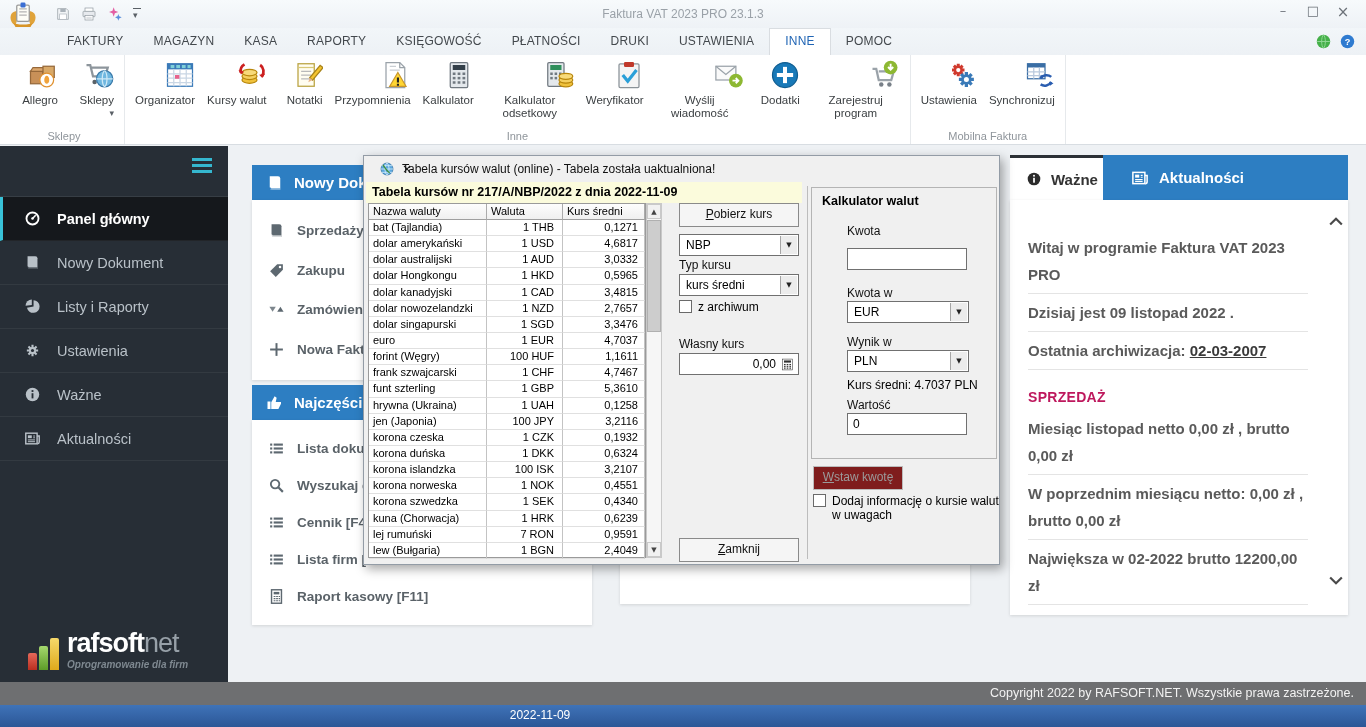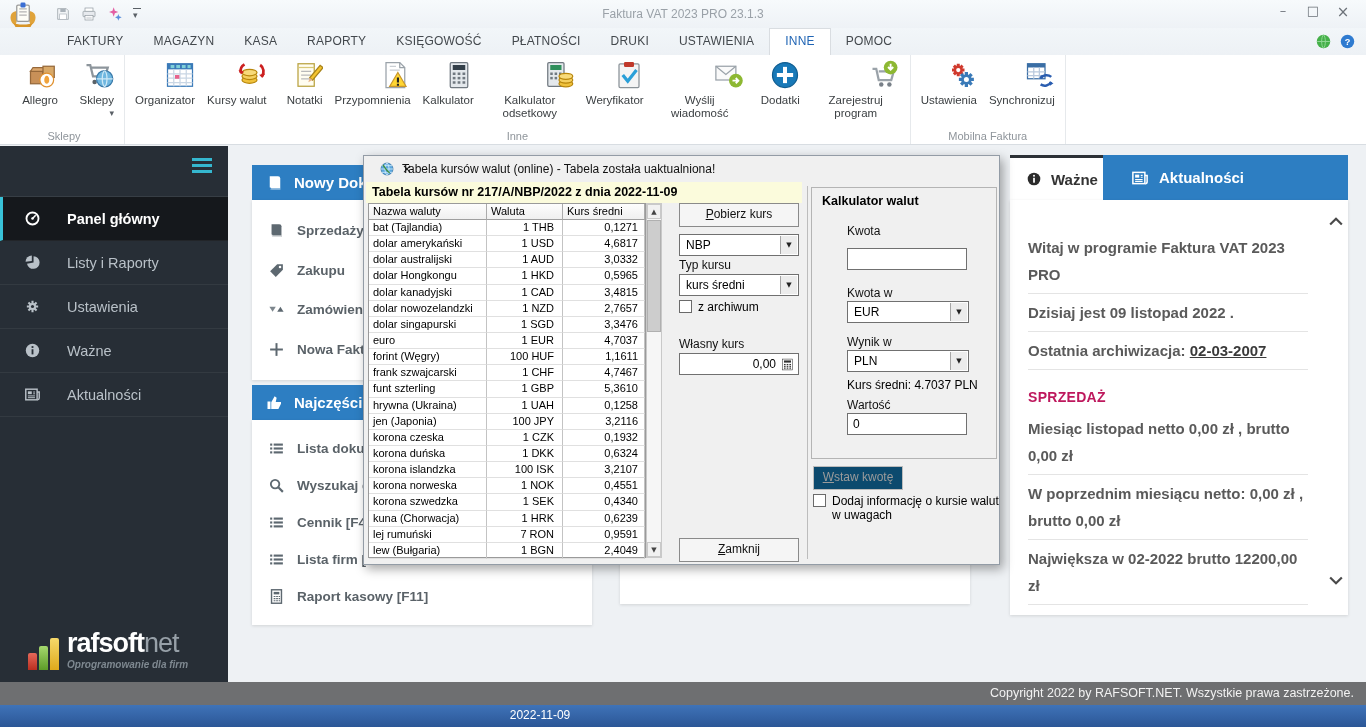--- a/index.html
+++ b/index.html
@@ -33,21 +33,21 @@
   .ritems{display:flex;align-items:flex-start}
   .ritem{display:flex;flex-direction:column;align-items:flex-end;padding:2px 6px;min-width:44px;max-width:88px}
   .ricon{width:30px;height:30px}
   .rlabel{font-size:11.5px;color:#3c4043;text-align:center;line-height:13px;margin-top:4px}
   .rcaret{font-size:9px;color:#5a6066;margin-top:1px}
   
   #sidebar{position:absolute;left:0;top:146px;width:228px;height:536px;background:#272e36}
   #burger{position:absolute;right:16px;top:12px;width:20px;cursor:default}
   #burger div{height:2.6px;background:#35b7cf;margin-bottom:3.4px}
   .snav{position:absolute;left:0;top:50px;width:228px;border-top:1px solid rgba(255,255,255,.08)}
-  .sitem{height:43px;display:flex;align-items:center;gap:26px;padding-left:24px;color:#b9c1c8;
+  .sitem{height:43px;display:flex;align-items:center;gap:16px;padding-left:24px;color:#b9c1c8;
     font-size:14.5px;border-bottom:1px solid rgba(255,255,255,.06);--hole:#272e36}
   .sitem.active{background:#15181c;color:#fff;font-weight:bold;padding-left:21px;border-left:3px solid #38c2d8;--hole:#15181c}
   .sic{width:17px;height:17px;flex:none}
   #slogo{position:absolute;left:28px;bottom:12px;display:flex;align-items:flex-end;gap:8px}
   .lbar{width:9px;border-radius:2px 2px 0 0}
   #lb1{height:17px;background:linear-gradient(180deg,#e6695a,#b92e1f)}
   #lb2{height:24px;background:linear-gradient(180deg,#a5d86e,#5d9c28)}
   #lb3{height:32px;background:linear-gradient(180deg,#f6d96b,#dfa91c)}
   #slogo-text{line-height:1}
   #slogo-brand{font-size:27px;font-weight:800;color:#fff;letter-spacing:-1px}
@@ -111,21 +111,21 @@
   .c3{width:82px;text-align:right;padding-right:6px}
   #tbl-scroll{position:absolute;left:282px;top:47px;width:16px;height:355px;background:#f6f6f6;border:1px solid #c9c9c9;box-sizing:border-box}
   .sbtn{position:absolute;left:0;width:14px;height:15px;background:#f1f1f1;border:1px solid #c9c9c9;
     font-size:7px;text-align:center;line-height:14px;color:#444;box-sizing:border-box}
   #sb-up{top:0}#sb-dn{bottom:0}
   #sb-thumb{position:absolute;left:0;top:16px;width:14px;height:112px;background:#cdcdcd;border:1px solid #b0b0b0;box-sizing:border-box}
   
   .winbtn{position:absolute;background:#f5f5f5;border:1px solid #8a8a8a;font-size:12px;text-align:center;box-sizing:border-box;color:#111}
   .winbtn .accel{display:block;line-height:21px}
   .accel::first-letter{text-decoration:underline}
-  .winbtn.disabled{color:#9b9b9b;border-color:#bcbcbc;background:#0c4a6e}
+  .winbtn.disabled{color:#9b9b9b;border-color:#bcbcbc;background:#7f1d1d}
   #btn-fetch{left:315px;top:47px;width:120px;height:24px}
   #btn-closed{left:315px;top:382px;width:120px;height:24px}
   .combo{position:absolute;background:#fff;border:1px solid #707070;box-sizing:border-box;height:22px}
   .combo .val{position:absolute;left:6px;top:3px;font-size:12px}
   .combo .cbtn{position:absolute;right:1px;top:1px;bottom:1px;width:16px;background:#ececec;border-left:1px solid #a5a5a5;
     font-size:7px;color:#222;text-align:center;line-height:18px}
   #combo-src{left:315px;top:78px;width:120px}
   #combo-type{left:315px;top:118px;width:120px}
   .dlbl{position:absolute;font-size:12px;color:#111}
   #lbl-type{left:315px;top:102px}
@@ -590,20 +590,26 @@
   <div class="snav">
 
   <div class="sitem active">
         <svg class="ic sic">
           <use href="#ic-gauge"></use>
         </svg>
         <span>Panel główny</span>
       </div>
       <div class="sitem">
         <svg class="ic sic">
+          <use href="#ic-book"></use>
+        </svg>
+        <span>Nowy Dokument</span>
+      </div>
+      <div class="sitem">
+        <svg class="ic sic">
           <use href="#ic-pie"></use>
         </svg>
         <span>Listy i Raporty</span>
       </div>
       <div class="sitem">
         <svg class="ic sic">
           <use href="#ic-gear"></use>
         </svg>
         <span>Ustawienia</span>
       </div>

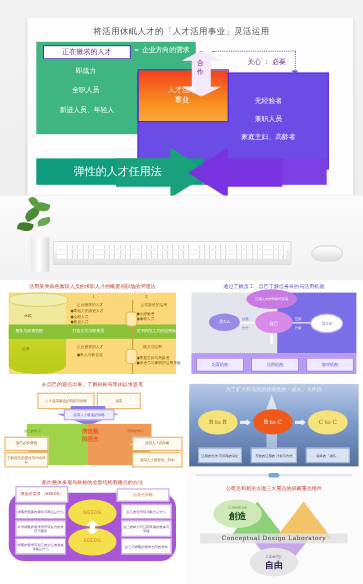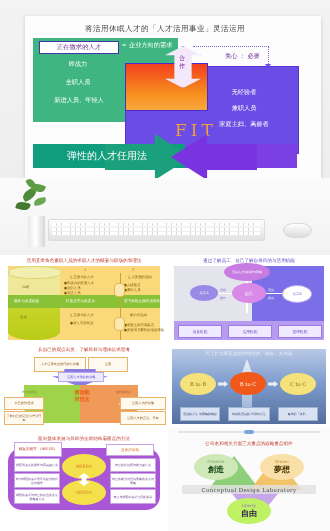--- a/index.html
+++ b/index.html
@@ -195,22 +195,22 @@
       <div class="dotarrow"></div>
       <div class="care">关心 ： 必要</div>
 
       <div class="ptext" style="left:176px;top:72px;width:86px;">无经验者</div>
       <div class="ptext" style="left:176px;top:88px;width:86px;">兼职人员</div>
       <div class="ptext" style="left:168px;top:104px;width:102px;">家庭主妇、高龄者</div>
 
       <div class="orange-box"></div>
       <div class="coop"></div>
       <div class="coop-label">合<br>作</div>
-
-      <div class="fit">FIT</div>
+      <div class="core-label">人才活用<br>事业</div>
+
 
       <div class="band-green"></div>
       <div class="band-purple"></div>
       <div class="arrow-g"></div>
       <div class="arrow-p"></div>
       <div class="band-txt" style="left:16px;width:132px;text-align:center;">弹性的人才任用法</div>
     </div>
   </div>
 
   <div class="photo">
@@ -337,25 +337,21 @@
       <div class="scrolltrack"></div>
       <div class="scrollthumb"></div>
       <div class="mini-title" style="top:13px;color:#c0392b;">公司名和相关方面三大重点的战略重点组件</div>
       <div class="br-tri" style="left:40px;top:28px;border-left:26px solid transparent;border-right:26px solid transparent;border-bottom:34px solid #8ed07a;"></div>
       <div class="br-tri" style="left:82px;top:28px;border-left:26px solid transparent;border-right:26px solid transparent;border-bottom:34px solid #f2c368;"></div>
       <div class="br-tri" style="left:61px;top:62px;border-left:26px solid transparent;border-right:26px solid transparent;border-top:32px solid #c6a8e8;"></div>
       <div class="br-oval" style="left:26px;top:26px;width:44px;height:26px;background:#cfe8b8;">
         <span class="br-en" style="color:#7a9c5a;">Creative</span>
         <span class="br-cn" style="color:#1a4a1a;">創造</span>
       </div>
-      <div class="br-oval" style="left:92px;top:26px;width:44px;height:26px;background:#f8e0a8;">
-        <span class="br-en" style="color:#c08a20;">Dream</span>
-        <span class="br-cn" style="color:#4a3200;">夢想</span>
-      </div>
       <div class="br-band">Conceptual Design Laboratory</div>
-      <div class="br-oval" style="left:59px;top:70px;width:44px;height:26px;background:#bef264;text-align:center;">
+      <div class="br-oval" style="left:59px;top:70px;width:44px;height:26px;background:#e5e5e5;text-align:center;">
         <span class="br-en" style="color:#9a6ac8;">Liberty</span>
         <span class="br-cn" style="color:#2a1a4a;">自由</span>
       </div>
     </div>
 
   </div>
 </div>
 
 </body></html>

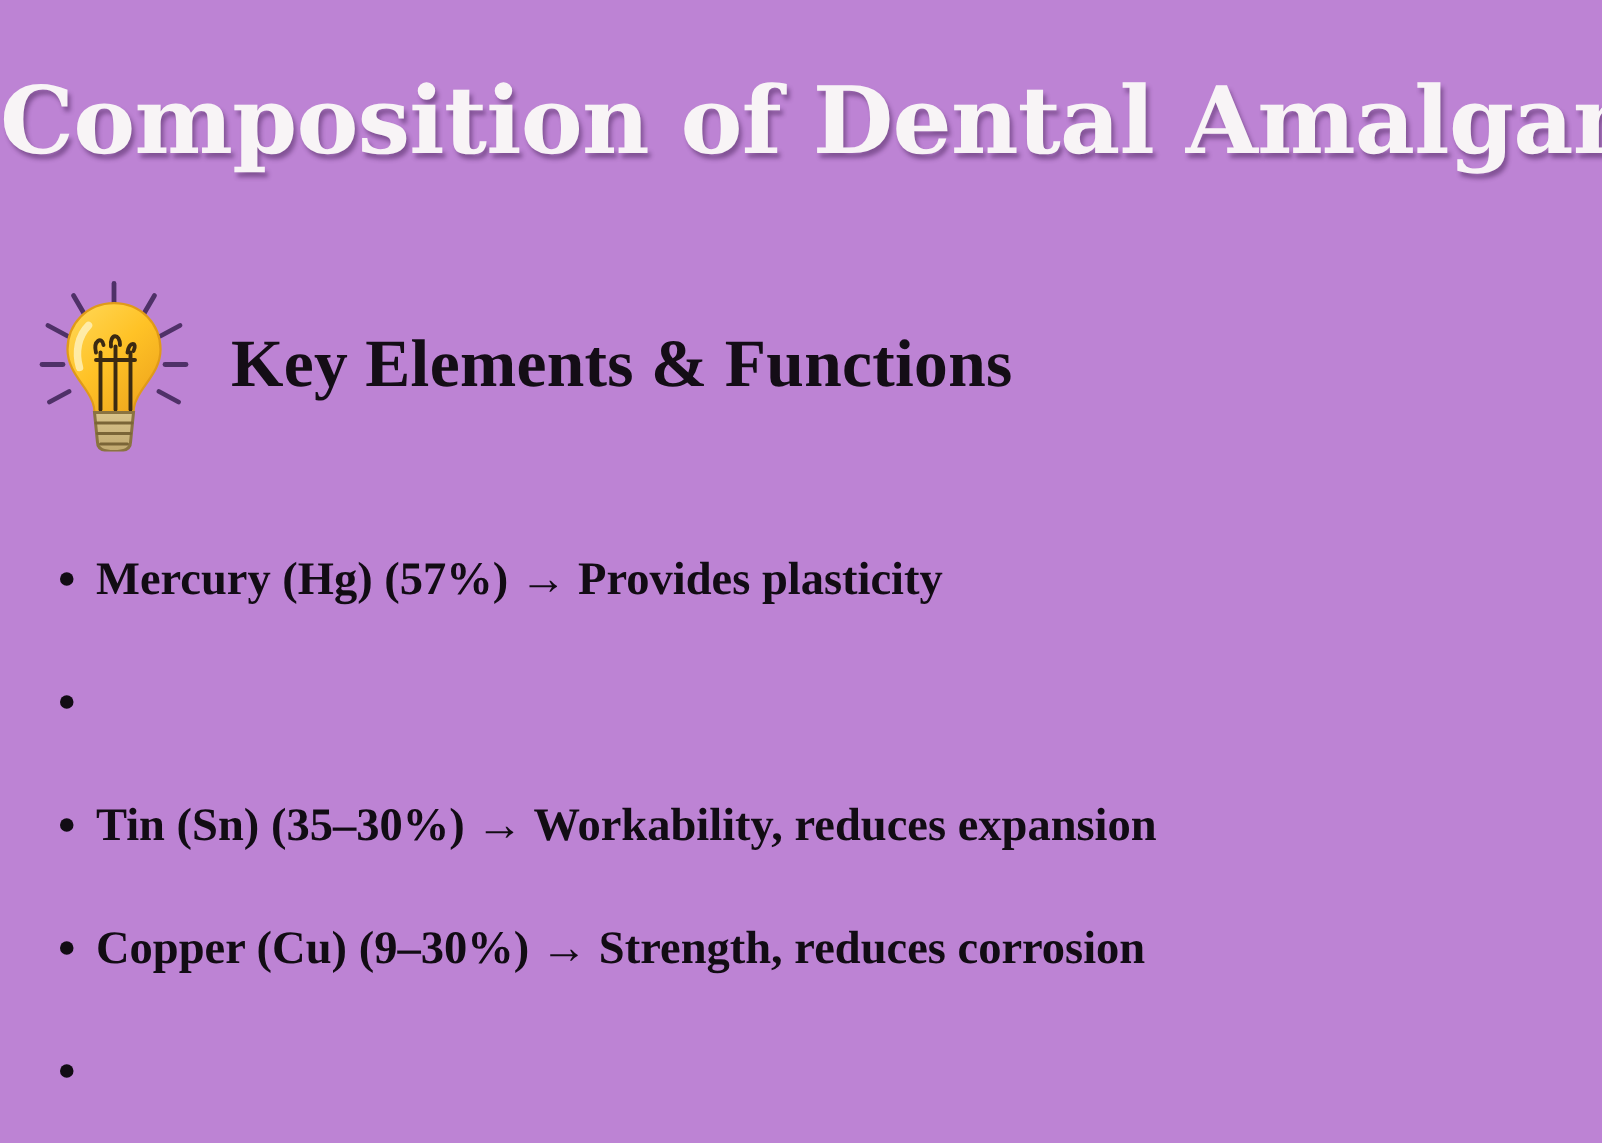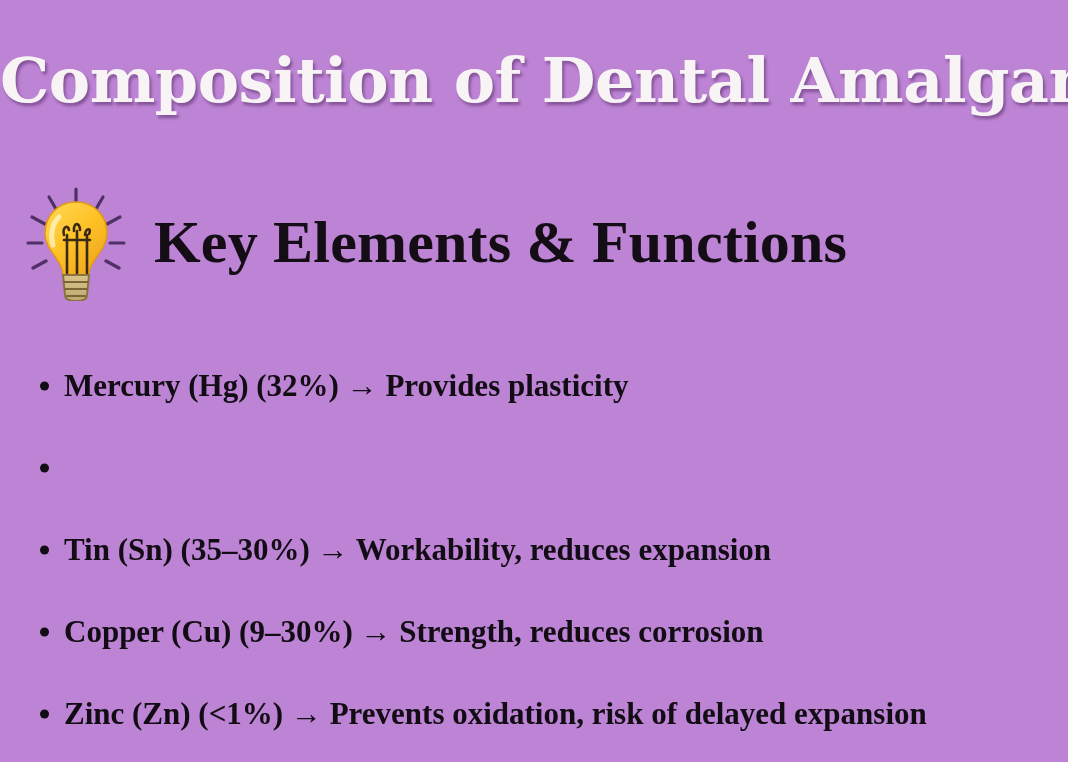--- a/index.html
+++ b/index.html
@@ -59,21 +59,21 @@
   #bulb-icon svg {
     display: block;
     width: 118px;
     height: 118px;
   }
 
   #section-heading {
     color: #140d16;
     font-family: "Liberation Serif", "DejaVu Serif", serif;
     font-weight: bold;
-    font-size: 60px;
+    font-size: 45px;
     line-height: 1;
     letter-spacing: 0.2px;
     margin-left: 18px;
     white-space: nowrap;
   }
 
   
   #bullet-list {
     position: absolute;
     top: 345px;
@@ -174,32 +174,31 @@
         </g>
       </svg>
     </div>
 
     <div id="section-heading">Key Elements &amp; Functions</div>
   </div>
 
   <ul id="bullet-list">
     <li class="bullet-item">
       <span class="bullet-dot"></span>
-      <span class="bullet-text">Mercury (Hg) (32%) → Provides plasticity</span>
+      <span class="bullet-text">Mercury (Hg) (57%) → Provides plasticity</span>
     </li>
     <li class="bullet-item">
       <span class="bullet-dot"></span>
     </li>
     <li class="bullet-item">
       <span class="bullet-dot"></span>
       <span class="bullet-text">Tin (Sn) (35–30%) → Workability, reduces expansion</span>
     </li>
     <li class="bullet-item">
       <span class="bullet-dot"></span>
       <span class="bullet-text">Copper (Cu) (9–30%) → Strength, reduces corrosion</span>
     </li>
     <li class="bullet-item">
       <span class="bullet-dot"></span>
-      <span class="bullet-text">Zinc (Zn) (&lt;1%) → Prevents oxidation, risk of delayed expansion</span>
     </li>
   </ul>
 
 </div>
 
 </body></html>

> **Task**: Among the entries, copy every line containing the word "rgba".

> **Response area**:
   .snav{position:absolute;left:0;top:50px;width:228px;border-top:1px solid rgba(255,255,255,.08)}
     font-size:14.5px;border-bottom:1px solid rgba(255,255,255,.06);--hole:#272e36}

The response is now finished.